Frederick Douglass. Document Signed.

Document signed “Fredk Douglass” as Recorder of Deeds. 4 pages, Washington, D.C.

Inventory# 20409

Archival Framing $995

Unframed $495

Summary: District of Columbia area land transfer document, signed by Douglass as recorder of deeds between 1881 and 1886.  President James Garfield appointed Douglass, who held the respected and high-paying position for five years.  After resigning, he spent the next two years traveling to Europe and Africa with his second wife.

Frederick Douglass (1817-1895) At the end of the Civil War, Douglass fought for the passage of the fourteenth and fifteenth amendments through testimony to Congress, reports to the President and regular appearances o the lecture circuit. After the passage and adoption of the Thirteenth, Fourteenth, and Fifteenth Amendments after the Civil War, many speculated that he would run for elected office from one of the reconstructed southern states.

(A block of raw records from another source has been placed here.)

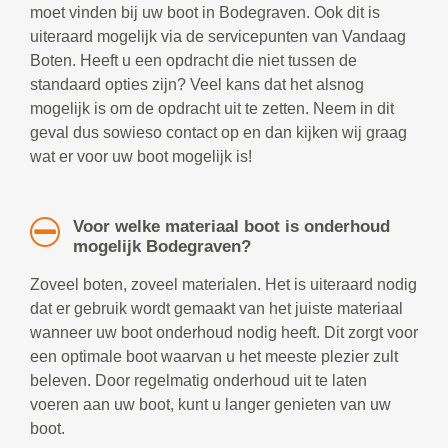
moet vinden bij uw boot in Bodegraven. Ook dit is
uiteraard mogelijk via de servicepunten van Vandaag
Boten. Heeft u een opdracht die niet tussen de
standaard opties zijn? Veel kans dat het alsnog
mogelijk is om de opdracht uit te zetten. Neem in dit
geval dus sowieso contact op en dan kijken wij graag
wat er voor uw boot mogelijk is!
Voor welke materiaal boot is onderhoud
mogelijk Bodegraven?
Zoveel boten, zoveel materialen. Het is uiteraard nodig
dat er gebruik wordt gemaakt van het juiste materiaal
wanneer uw boot onderhoud nodig heeft. Dit zorgt voor
een optimale boot waarvan u het meeste plezier zult
beleven. Door regelmatig onderhoud uit te laten
voeren aan uw boot, kunt u langer genieten van uw
boot.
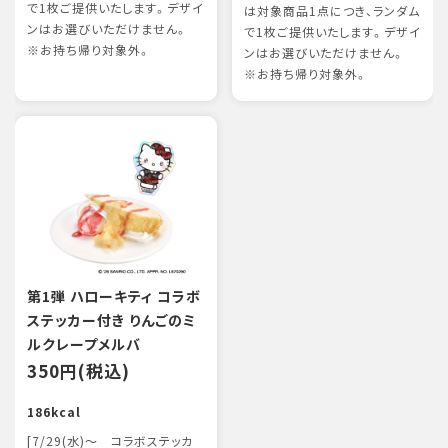
で1枚ご提供いたします。デザイ
は対象商品1点につき、ランダム
ンはお選びいただけません。
で1枚ご提供いたします。デザイ
※お持ち帰り対象外。
ンはお選びいただけません。
※お持ち帰り対象外。
第1弾 ハローキティ コラボ
ステッカー付き りんごのミ
ルクレープメルバ
350円(税込)
186kcal
[7/29(水)～ コラボステッカ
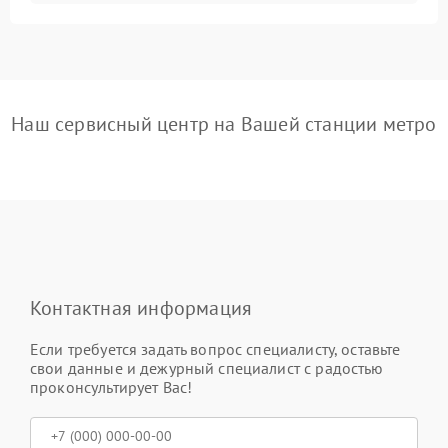
Наш сервисный центр на Вашей станции метро
Контактная информация
Если требуется задать вопрос специалисту, оставьте
свои данные и дежурный специалист с радостью
проконсультирует Вас!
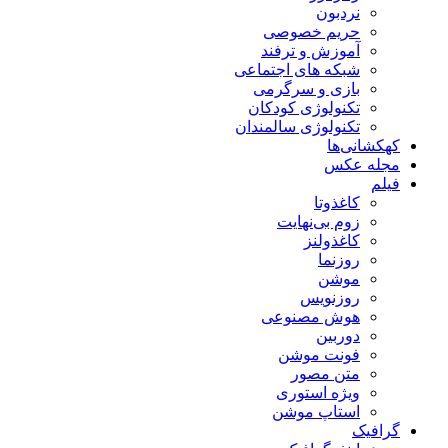
نردبون
حریم خصوصی
آموزش و ترفند
شبکه های اجتماعی
بازی و سرگرمی
تکنولوژی کودکان
تکنولوژی سالمندان
کهکشانی‌ها
مجله عکس
فیلم
کاغذوتا
زوم بی‌نهایت
کاغذولنز
روزنما
موشن
روزنویس
هوش مصنوعی
دوربین
فونت موشن
متن مصور
ویژه استوری
استاپ موشن
گرافیک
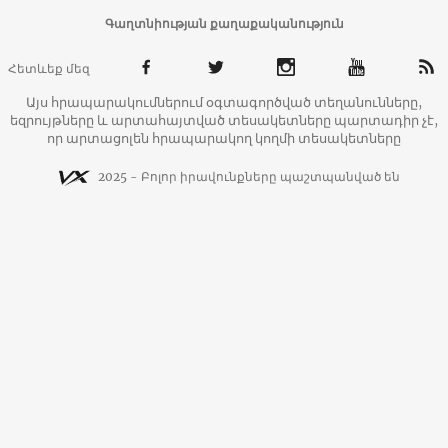
Գաղտնիության քաղաքականություն
Հետևեք մեզ
Այս հրապարակումներում օգտագործված տեղանունները,
եզրույթները և արտահայտված տեսակետները պարտադիր չէ,
որ արտացոլեն հրապարակող կողմի տեսակետները
2025 - Բոլոր իրավունքները պաշտպանված են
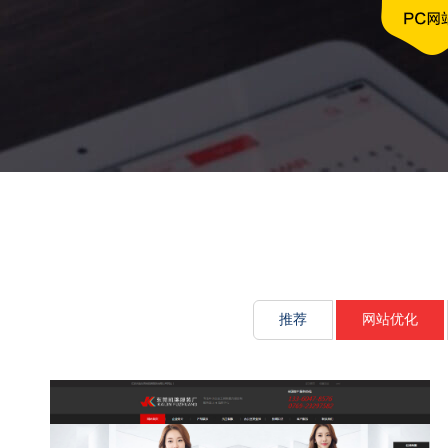
文化传承源动
推荐
网站优化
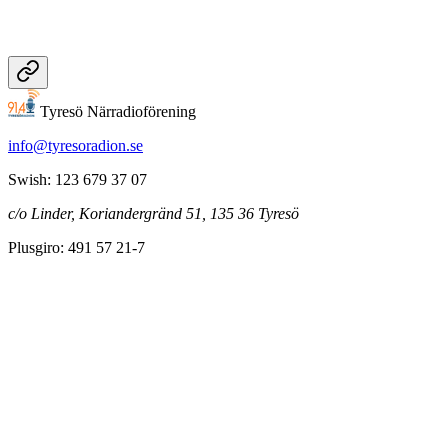
Tyresö Närradioförening
info@tyresoradion.se
Swish: 123 679 37 07
c/o Linder, Koriandergränd 51, 135 36 Tyresö
Plusgiro: 491 57 21-7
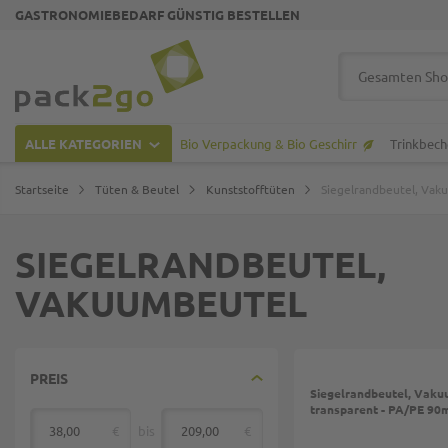
GASTRONOMIEBEDARF GÜNSTIG BESTELLEN
Zur Startseite
Suche
ALLE KATEGORIEN
Bio Verpackung & Bio Geschirr
Trinkbech
Startseite
Tüten & Beutel
Kunststofftüten
Siegelrandbeutel, Vak
SIEGELRANDBEUTEL,
VAKUUMBEUTEL
PREIS
Siegelrandbeutel, Vaku
transparent - PA/PE 90
€
bis
€
von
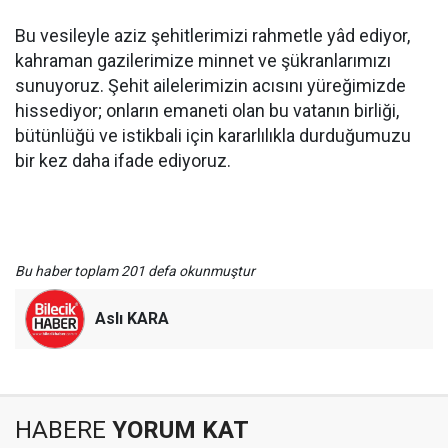
Bu vesileyle aziz şehitlerimizi rahmetle yâd ediyor,
kahraman gazilerimize minnet ve şükranlarımızı
sunuyoruz. Şehit ailelerimizin acısını yüreğimizde
hissediyor; onların emaneti olan bu vatanın birliği,
bütünlüğü ve istikbali için kararlılıkla durduğumuzu
bir kez daha ifade ediyoruz.
Bu haber toplam 201 defa okunmuştur
Aslı KARA
HABERE
YORUM KAT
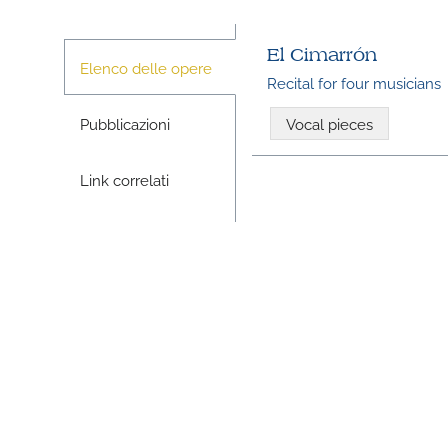
El Cimarrón
Elenco delle opere
Recital for four musicians
Pubblicazioni
Vocal pieces
Link correlati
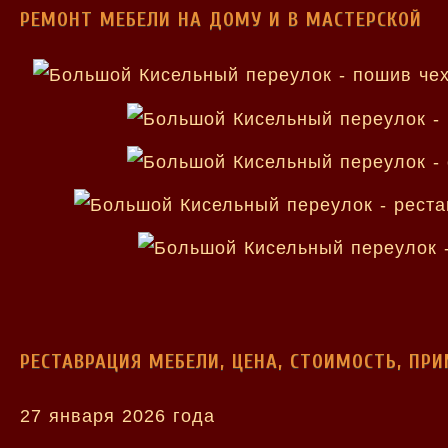
РЕМОНТ МЕБЕЛИ НА ДОМУ И В МАСТЕРСКОЙ
РЕСТАВРАЦИЯ МЕБЕЛИ, ЦЕНА, СТОИМОСТЬ, ПР
27 января 2026 года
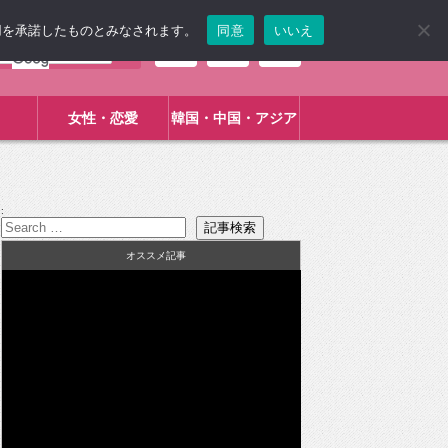
使用を承諾したものとみなされます。
同意
いいえ
女性・恋愛
韓国・中国・アジア
:
オススメ記事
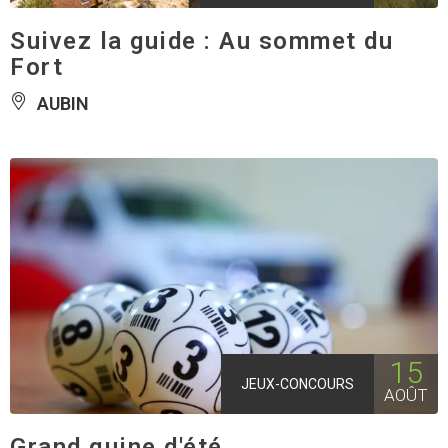
Suivez la guide : Au sommet du
Fort
AUBIN
15
JEUX-CONCOURS
AOÛT
Grand quine d'été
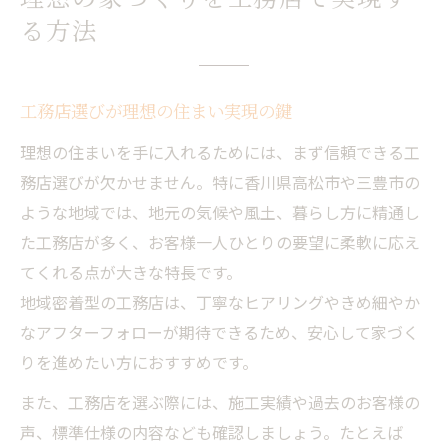
理想の家づくりを工務店で実現す
工務店のセミオーダー住宅で理想に近づく
る方法
セミオーダー住宅の選択肢と工務店の強み
工務店を活用した柔軟な間取りの工夫方法
工務店選びが理想の住まい実現の鍵
工務店住宅で実現する予算内の快適空間
理想の住まいを手に入れるためには、まず信頼できる工
工務店の標準仕様とオプションの見極め方
務店選びが欠かせません。特に香川県高松市や三豊市の
自由度と安心感が魅力の工務店住宅とは
ような地域では、地元の気候や風土、暮らし方に精通し
工務店住宅の自由度が生む快適な暮らし
た工務店が多く、お客様一人ひとりの要望に柔軟に応え
工務店の高断熱・高耐震設計の安心感
てくれる点が大きな特長です。
工務店住宅で家族の希望を形にするコツ
地域密着型の工務店は、丁寧なヒアリングやきめ細やか
工務店が提案する安心の保証とアフター対
なアフターフォローが期待できるため、安心して家づく
応
りを進めたい方におすすめです。
工務店で自然素材の快適空間を実現
また、工務店を選ぶ際には、施工実績や過去のお客様の
工務店を利用する家づくりのメリット解説
声、標準仕様の内容なども確認しましょう。たとえば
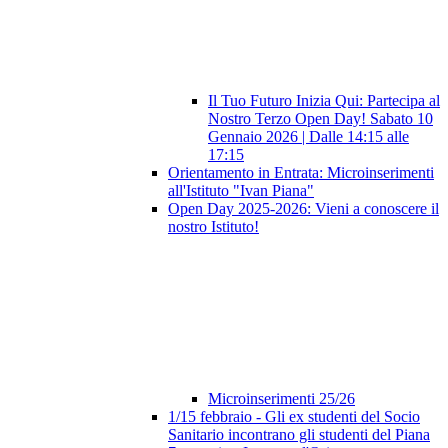
Il Tuo Futuro Inizia Qui: Partecipa al
Nostro Terzo Open Day! Sabato 10
Gennaio 2026 | Dalle 14:15 alle
17:15
Orientamento in Entrata: Microinserimenti
all'Istituto "Ivan Piana"
Open Day 2025-2026: Vieni a conoscere il
nostro Istituto!
Microinserimenti 25/26
1/15 febbraio - Gli ex studenti del Socio
Sanitario incontrano gli studenti del Piana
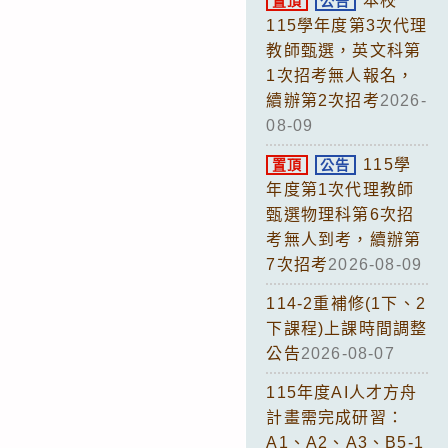
本校
置頂
公告
115學年度第3次代理
教師甄選，英文科第
1次招考無人報名，
續辦第2次招考
2026-
08-09
115學
置頂
公告
年度第1次代理教師
甄選物理科第6次招
考無人到考，續辦第
7次招考
2026-08-09
114-2重補修(1下、2
下課程)上課時間調整
公告
2026-08-07
115年度AI人才方舟
計畫需完成研習：
A1、A2、A3、B5-1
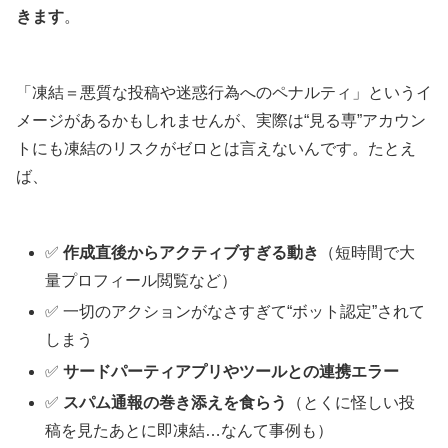
きます
。
「凍結＝悪質な投稿や迷惑行為へのペナルティ」というイ
メージがあるかもしれませんが、実際は“見る専”アカウン
トにも凍結のリスクがゼロとは言えないんです。たとえ
ば、
✅
作成直後からアクティブすぎる動き
（短時間で大
量プロフィール閲覧など）
✅ 一切のアクションがなさすぎて“ボット認定”されて
しまう
✅
サードパーティアプリやツールとの連携エラー
✅
スパム通報の巻き添えを食らう
（とくに怪しい投
稿を見たあとに即凍結…なんて事例も）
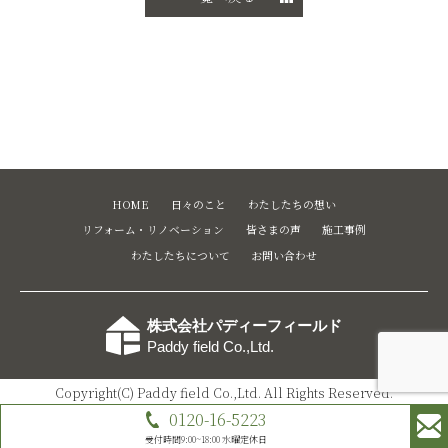
HOME
日々のこと
わたしたちの想い
リフォーム・リノベーション
皆さまの声
施工事例
わたしたちについて
お問い合わせ
株式会社パディーフィールド
Paddy field Co.,Ltd.
Copyright(C) Paddy field Co.,Ltd. All Rights Reserved.
0120-16-5223
受付時間9:00~18:00 水曜定休日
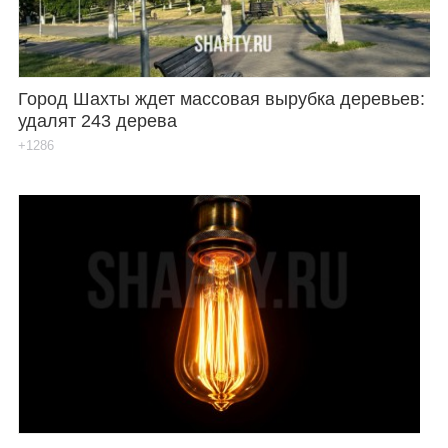
Город Шахты ждет массовая вырубка деревьев:
удалят 243 дерева
+1286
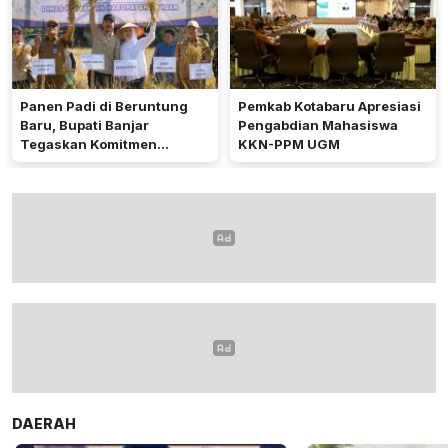
Panen Padi di Beruntung
Pemkab Kotabaru Apresiasi
Baru, Bupati Banjar
Pengabdian Mahasiswa
Tegaskan Komitmen
KKN-PPM UGM
Dukung Ketahanan Pangan
DAERAH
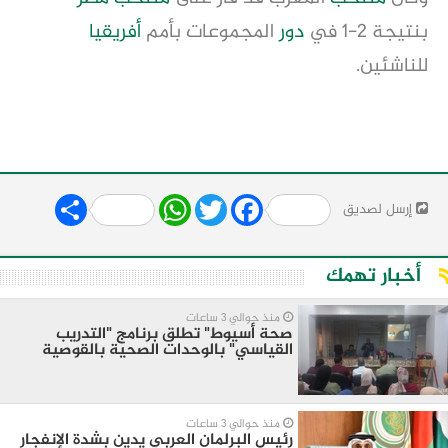
بنتيجة 2-1 في
دور
المجموعات بأمم
أفريقيا
للناشئين.
Share
WhatsApp
Twitter
Facebook
إرسل لصديق
أخبار تهمك
منذ حوالي 3 ساعات
صحة أسيوط" تطلق برنامج "التدريب
القياسي" بالوحدات الصحية بالقوصية
منذ حوالي 3 ساعات
رئيس البرلمان العربي يدين بشدة الإنفجار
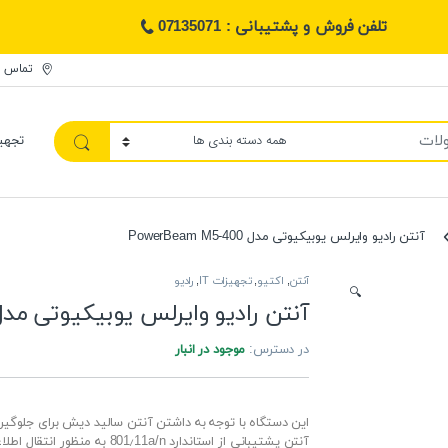
تلفن فروش و پشتیبانی : 07135071
تماس ب
تجهی
آنتن رادیو وایرلس یوبیکیوتی مدل PowerBeam M5-400
آنتن
,
اکتیو
,
تجهیزات IT
,
رادیو
🔍
آنتن رادیو وایرلس یوبیکیوتی مدل werBeam M5-400
در دسترس:
موجود در انبار
این دستگاه با توجه به داشتن آنتن سالید دیش برای جلوگیری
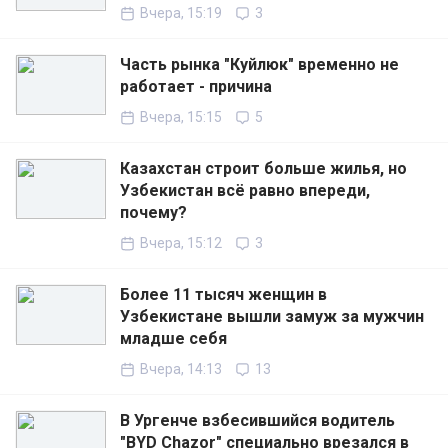
Вчера, 15:19
3
Часть рынка "Куйлюк" временно не
работает - причина
Вчера, 15:15
5
Казахстан строит больше жилья, но
Узбекистан всё равно впереди,
почему?
Вчера, 15:12
3
Более 11 тысяч женщин в
Узбекистане вышли замуж за мужчин
младше себя
Вчера, 14:13
13
В Ургенче взбесившийся водитель
"BYD Chazor" специально врезался в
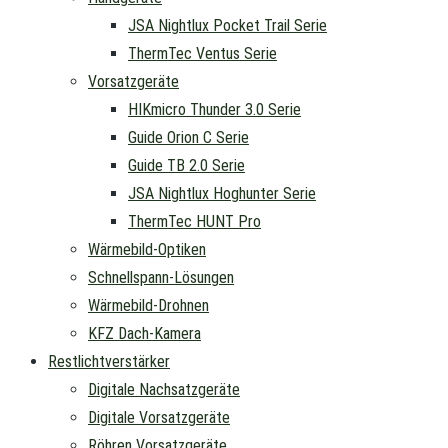
JSA Nightlux Pocket Trail Serie
ThermTec Ventus Serie
Vorsatzgeräte
HIKmicro Thunder 3.0 Serie
Guide Orion C Serie
Guide TB 2.0 Serie
JSA Nightlux Hoghunter Serie
ThermTec HUNT Pro
Wärmebild-Optiken
Schnellspann-Lösungen
Wärmebild-Drohnen
KFZ Dach-Kamera
Restlichtverstärker
Digitale Nachsatzgeräte
Digitale Vorsatzgeräte
Röhren Vorsatzgeräte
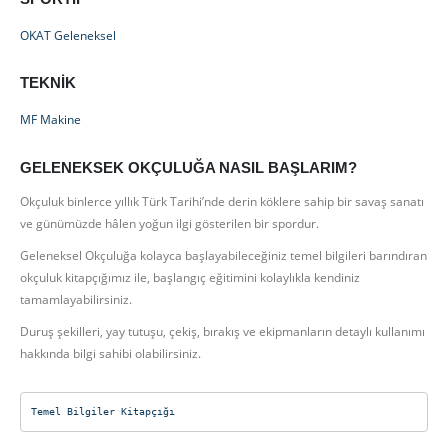
OKAT Geleneksel
TEKNIK
MF Makine
GELENEKSEK OKÇULUĞA NASIL BAŞLARIM?
Okçuluk binlerce yıllık Türk Tarihi’nde derin köklere sahip bir savaş sanatı
ve günümüzde hâlen yoğun ilgi gösterilen bir spordur.
Geleneksel Okçuluğa kolayca başlayabileceğiniz temel bilgileri barındıran
okçuluk kitapçığımız ile, başlangıç eğitimini kolaylıkla kendiniz
tamamlayabilirsiniz.
Duruş şekilleri, yay tutuşu, çekiş, bırakış ve ekipmanların detaylı kullanımı
hakkında bilgi sahibi olabilirsiniz.
Temel Bilgiler Kitapçığı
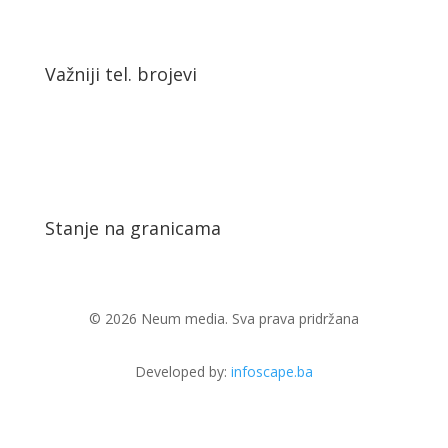
Važniji tel. brojevi
Stanje na granicama
© 2026 Neum media. Sva prava pridržana
Developed by:
infoscape.ba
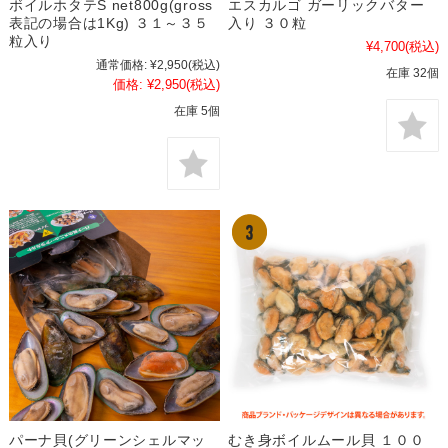
ボイルホタテS net800g(gross
エスカルゴ ガーリックバター
表記の場合は1Kg) ３１～３５
入り ３０粒
粒入り
¥4,700
(税込)
通常価格:
¥2,950
(税込)
在庫 32個
価格:
¥2,950
(税込)
在庫 5個
パーナ貝(グリーンシェルマッ
むき身ボイルムール貝 １００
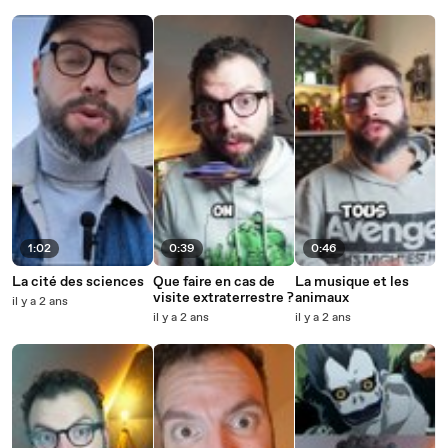
1:02
0:39
0:46
La cité des sciences
Que faire en cas de
La musique et les
visite extraterrestre ?
animaux
il y a 2 ans
il y a 2 ans
il y a 2 ans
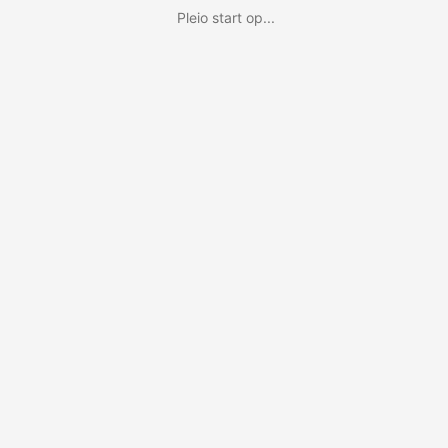
Pleio start op...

Douglass was born Frederick Augustus Washington Bailey, in Tuckahoe, Maryland, to an unknown white father and a slave. He changed his name to Douglass after escaping from slavery. In 1841, he addressed the Massachusetts Anti-Slavery Society Convention and was employed as its agent. He wrote Narrative of the Life of Frederick Douglass in 1845 to document his experiences and sufferings, and to silence those who contended that a man of his abilities could not have been a slave. He became a noted orator and lectured in the U.S. and England. Douglass also served in many important federal posts while simultaneously maintaining his leadership role in the black community, including the post of Recorder of Deeds for Washington D.C.